[Modification records]
-*-

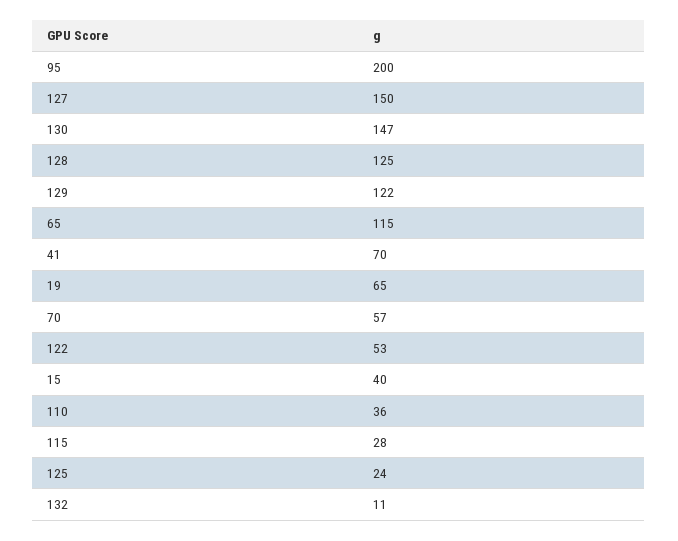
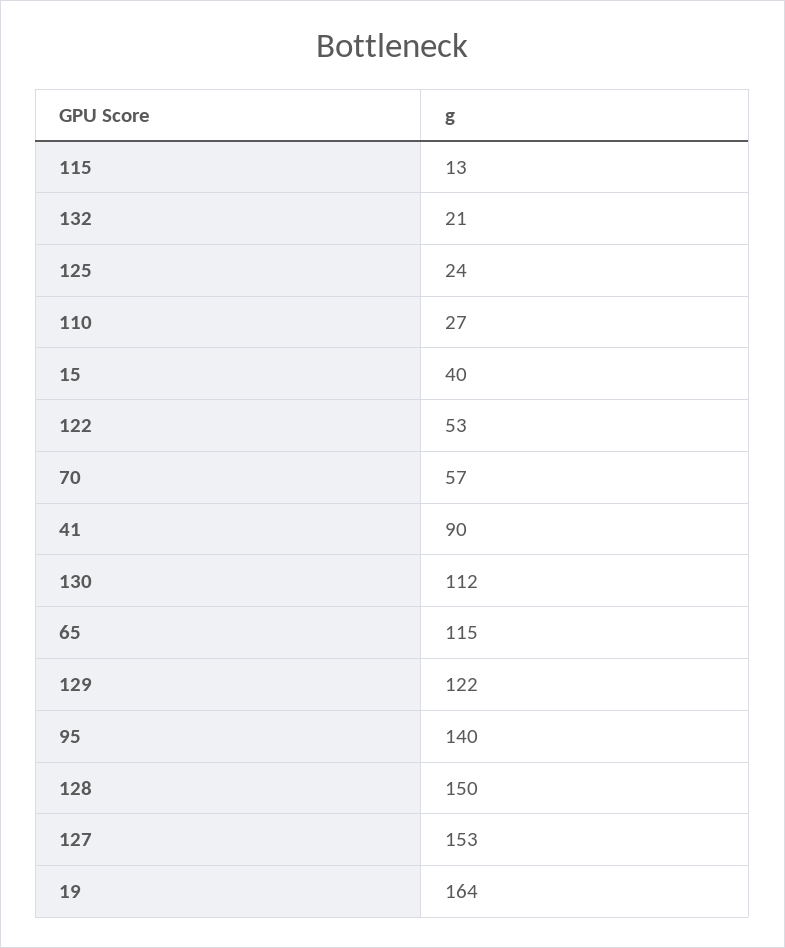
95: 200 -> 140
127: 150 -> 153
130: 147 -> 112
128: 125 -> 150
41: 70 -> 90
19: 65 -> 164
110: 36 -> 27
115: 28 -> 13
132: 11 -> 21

-*-

• Task instructions:
Set down only the lines running from the line with "127: 150 -> 153" to the end of the entries above, both included, exactly as they stand.

• Answer for this exercise:
127: 150 -> 153
130: 147 -> 112
128: 125 -> 150
41: 70 -> 90
19: 65 -> 164
110: 36 -> 27
115: 28 -> 13
132: 11 -> 21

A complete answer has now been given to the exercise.